Can paper be the new plastic?
With the world’s eyes focus on the devastating impact that plastic has on our oceans, paper is once more reasserting itself as a valid packaging medium.
The recent UK BBC TV series Blue Planet revealed shocking images of the damage plastic is doing to the world’s oceans. Together with China’s decision to no longer accept waste imports, attitudes are moving away from the acceptance of plastic as a suitable packaging material.
Although paper has the obvious benefits over plastic of a lower carbon impact and improved recyclability, there are trade-offs to be made when switching from plastic packaging.
Industry needs to come up with solutions both in terms of weight, coatings and end-of-life processes if paper is to become the first choice for packaging.
A heavyweight problem
Renewable packaging company Stora Enso is working to solve the problem of paper packaging’s increased weight through the development of a micro-fibrillated cellulose (MFC).
The innovative production technique produces a lighter-weight paperboard – maximising yields to produce more packaging material per ton of board.
Despite the improved yield and reduced weight, important packaging properties including strength and stiffness are not compromised.

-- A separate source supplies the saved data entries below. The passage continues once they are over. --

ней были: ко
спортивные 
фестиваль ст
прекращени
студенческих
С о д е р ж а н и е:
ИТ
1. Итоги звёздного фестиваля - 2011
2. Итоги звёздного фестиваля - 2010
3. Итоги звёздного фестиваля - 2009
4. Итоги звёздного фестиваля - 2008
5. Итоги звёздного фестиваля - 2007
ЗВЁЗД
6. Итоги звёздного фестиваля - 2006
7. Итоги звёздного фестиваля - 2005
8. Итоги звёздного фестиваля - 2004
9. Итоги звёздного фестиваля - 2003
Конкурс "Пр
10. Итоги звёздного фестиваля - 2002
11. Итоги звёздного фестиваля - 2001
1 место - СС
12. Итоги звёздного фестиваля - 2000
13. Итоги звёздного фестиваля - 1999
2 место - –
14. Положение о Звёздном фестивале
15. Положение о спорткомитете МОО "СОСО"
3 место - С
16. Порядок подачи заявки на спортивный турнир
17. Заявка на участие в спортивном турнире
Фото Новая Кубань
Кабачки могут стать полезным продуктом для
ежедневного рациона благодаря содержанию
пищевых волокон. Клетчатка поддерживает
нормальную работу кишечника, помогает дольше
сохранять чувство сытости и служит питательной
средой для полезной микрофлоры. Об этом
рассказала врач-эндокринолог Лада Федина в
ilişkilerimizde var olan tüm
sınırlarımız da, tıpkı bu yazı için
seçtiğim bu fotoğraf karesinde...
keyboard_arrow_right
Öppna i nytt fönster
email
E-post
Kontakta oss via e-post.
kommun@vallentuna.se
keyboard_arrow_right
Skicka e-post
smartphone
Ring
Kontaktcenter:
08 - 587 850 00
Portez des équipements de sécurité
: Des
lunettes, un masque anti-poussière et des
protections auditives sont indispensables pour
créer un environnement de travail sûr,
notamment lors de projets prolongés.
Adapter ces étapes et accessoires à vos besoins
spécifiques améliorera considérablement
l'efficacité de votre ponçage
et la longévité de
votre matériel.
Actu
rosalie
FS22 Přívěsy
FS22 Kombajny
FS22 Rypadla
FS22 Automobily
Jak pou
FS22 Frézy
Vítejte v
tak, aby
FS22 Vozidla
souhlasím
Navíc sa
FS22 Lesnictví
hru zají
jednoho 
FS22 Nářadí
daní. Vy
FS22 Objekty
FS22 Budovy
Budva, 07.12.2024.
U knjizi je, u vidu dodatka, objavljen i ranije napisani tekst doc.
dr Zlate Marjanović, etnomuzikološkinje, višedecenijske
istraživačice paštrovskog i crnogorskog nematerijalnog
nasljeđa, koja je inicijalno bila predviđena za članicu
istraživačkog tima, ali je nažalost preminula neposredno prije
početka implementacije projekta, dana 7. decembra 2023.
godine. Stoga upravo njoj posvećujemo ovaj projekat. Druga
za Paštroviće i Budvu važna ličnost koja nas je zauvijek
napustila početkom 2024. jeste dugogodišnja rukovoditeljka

Stora Enso’s sales manager, Craig Pearson, reiterates the firm’s belief that “anything currently made from fossil-based materials will soon be made from tree.”
Maintaining performance qualities is the other key stumbling block to swapping plastic packaging for paper. Here, again, innovative companies are leading the way.

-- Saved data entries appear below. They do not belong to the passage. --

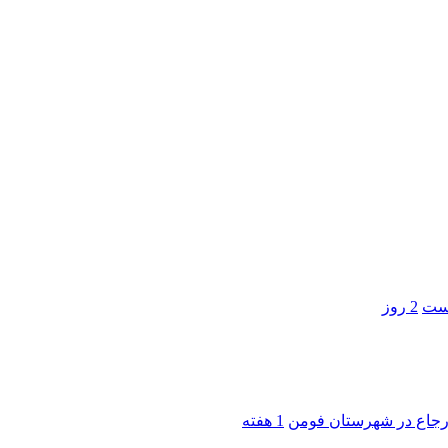
است
2 روز
 ارجاع در شهرستان فومن
1 هفته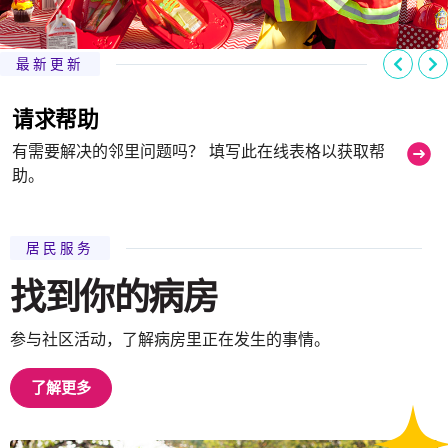
以前
最新更新
请求帮助
有需要解决的邻里问题吗？ 填写此在线表格以获取帮
助。
居民服务
找到你的病房
参与社区活动，了解病房里正在发生的事情。
了解更多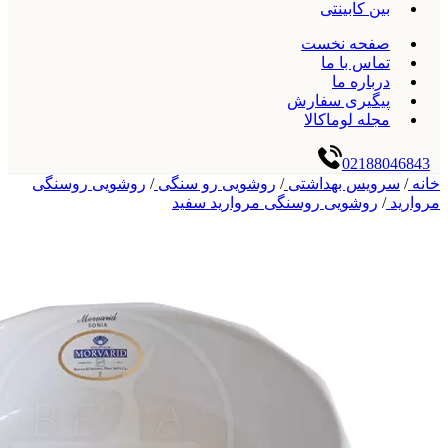
بین کابینتی
صفحه نخست
تماس با ما
درباره ما
پیگیری سفارش
مجله لوماکالا
02188046843
خانه
/
سرویس بهداشتی
/
روشویی رو سنگی
/
روشویی روسنگی
مروارید
/
روشویی روسنگی مروارید سفید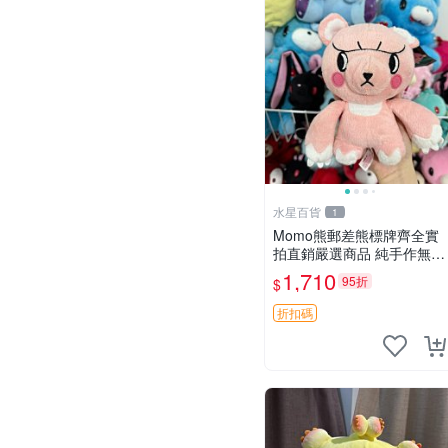
水星百貨
1
Momo熊郵差熊標牌齊全實
拍直銷嚴選商品 純手作無修
圖可收藏 郵差熊 Momo熊
1,710
95折
$
標牌 商品
折扣碼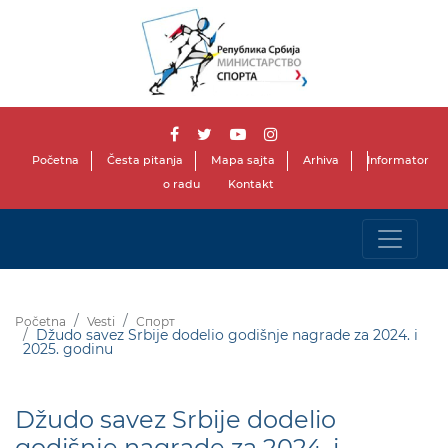
Početna
Česta pitanja
Mapa sajta
Arhiva
Informator
o radu
Kontakt
Početna
Vesti
Спорт
Džudo savez Srbije dodelio godišnje nagrade za 2024. i
2025. godinu
Džudo savez Srbije dodelio
godišnje nagrade za 2024. i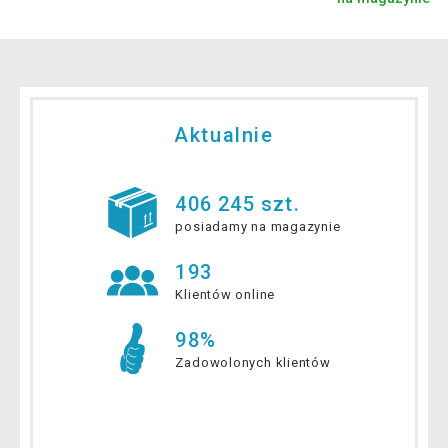
Aktualnie
406 245 szt.
posiadamy na magazynie
193
Klientów online
98%
Zadowolonych klientów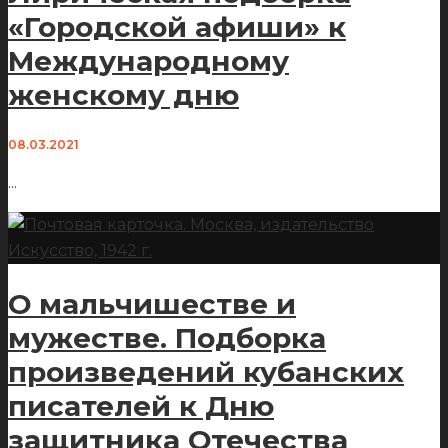
«Городской афиши» к
Международному
женскому дню
08.03.2021
...
О мальчишестве и
мужестве. Подборка
произведений кубанских
писателей к Дню
защитника Отечества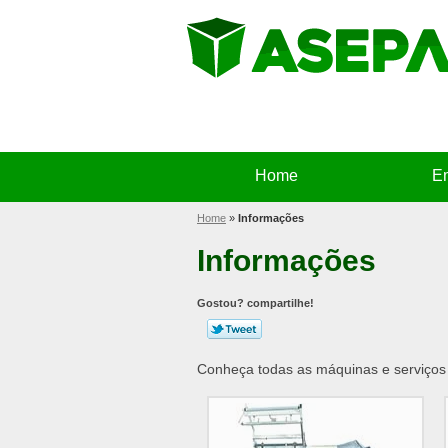
Home
E
Home
»
Informações
Informações
Gostou? compartilhe!
Conheça todas as máquinas e serviço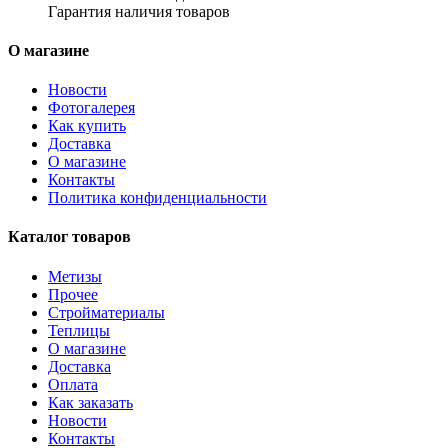
Гарантия наличия товаров
О магазине
Новости
Фотогалерея
Как купить
Доставка
О магазине
Контакты
Политика конфиденциальности
Каталог товаров
Метизы
Прочее
Стройматериалы
Теплицы
О магазине
Доставка
Оплата
Как заказать
Новости
Контакты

For example, Akzo Nobel is working on a coating composition made from existing plastic waste that will still enable the paper packaging to which it is applied to be recycled alongside other paper waste.

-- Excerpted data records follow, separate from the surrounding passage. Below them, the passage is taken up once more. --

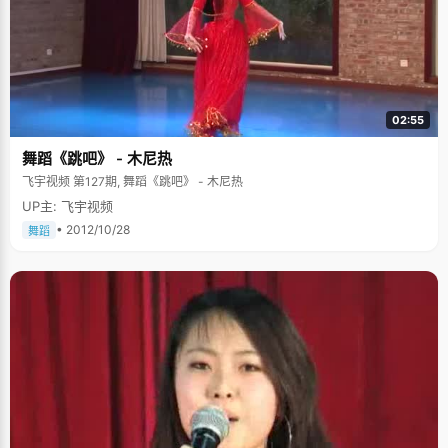
02:55
舞蹈《跳吧》 - 木尼热
飞宇视频 第127期, 舞蹈《跳吧》 - 木尼热
UP主: 飞宇视频
• 2012/10/28
舞蹈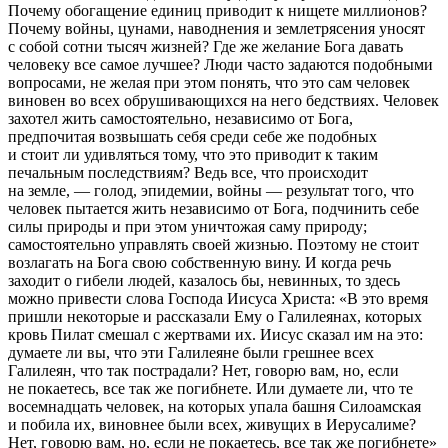
Почему обогащение единиц приводит к нищете миллионов?
Почему войны, цунами, наводнения и землетрясения уносят
с собой сотни тысяч жизней? Где же желание Бога давать
человеку все самое лучшее? Люди часто задаются подобными
вопросами, не желая при этом понять, что это сам человек
виновен во всех обрушивающихся на него бедствиях. Человек
захотел жить самостоятельно, независимо от Бога,
предпочитая возвышать себя среди себе же подобных
и стоит ли удивляться тому, что это приводит к таким
печальным последствиям? Ведь все, что происходит
на земле, — голод, эпидемии, войны — результат того, что
человек пытается жить независимо от Бога, подчинить себе
силы природы и при этом уничтожая саму природу;
самостоятельно управлять своей жизнью. Поэтому не стоит
возлагать на Бога свою собственную вину. И когда речь
заходит о гибели людей, казалось бы, невинных, то здесь
можно привести слова Господа Иисуса Христа:
«В это время
пришли некоторые и рассказали Ему о Галилеянах, которых
кровь Пилат смешал с жертвами их. Иисус сказал им на это:
думаете ли вы, что эти Галилеяне были грешнее всех
Галилеян, что так пострадали? Нет, говорю вам, но, если
не покаетесь, все так же погибнете. Или думаете ли, что те
восемнадцать человек, на которых упала башня Силоамская
и побила их, виновнее были всех, живущих в Иерусалиме?
Нет, говорю вам, но, если не покаетесь, все так же погибнете»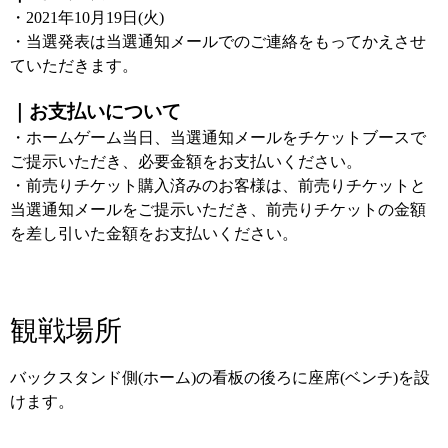
・2021年10月19日(火)
・当選発表は当選通知メールでのご連絡をもってかえさせ
ていただきます。
｜お支払いについて
・ホームゲーム当日、当選通知メールをチケットブースで
ご提示いただき、必要金額をお支払いください。
・前売りチケット購入済みのお客様は、前売りチケットと
当選通知メールをご提示いただき、前売りチケットの金額
を差し引いた金額をお支払いください。
観戦場所
バックスタンド側(ホーム)の看板の後ろに座席(ベンチ)を設
けます。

Meanwhile, Metsä Board is launching an entirely bio-based eco-barrier paperboard that delivers grease resistance and improved printing performance that is fully recyclable and biodegradable.
However, commentators have made the point that unless the waste sector is prepared to handle these new technologies this innovation may be in vain. Cumbria-based fiber-recovery plant James Cropper can recycle up to 500 million coated cups per year, but since September 2017 has processed only 10 million.
James Cropper is one of only three such facilities in the UK, and the fact that so many current recycling facilities aren’t able to process plastic-coated papers may mean that they inadvertently end up turning away the new bio-based coatings in error.
Education and attitude change are going to be a large part of the picture throughout the supply chain – from sourcing to recycling – if paper is successfully going to replace plastic as our favorite packaging material.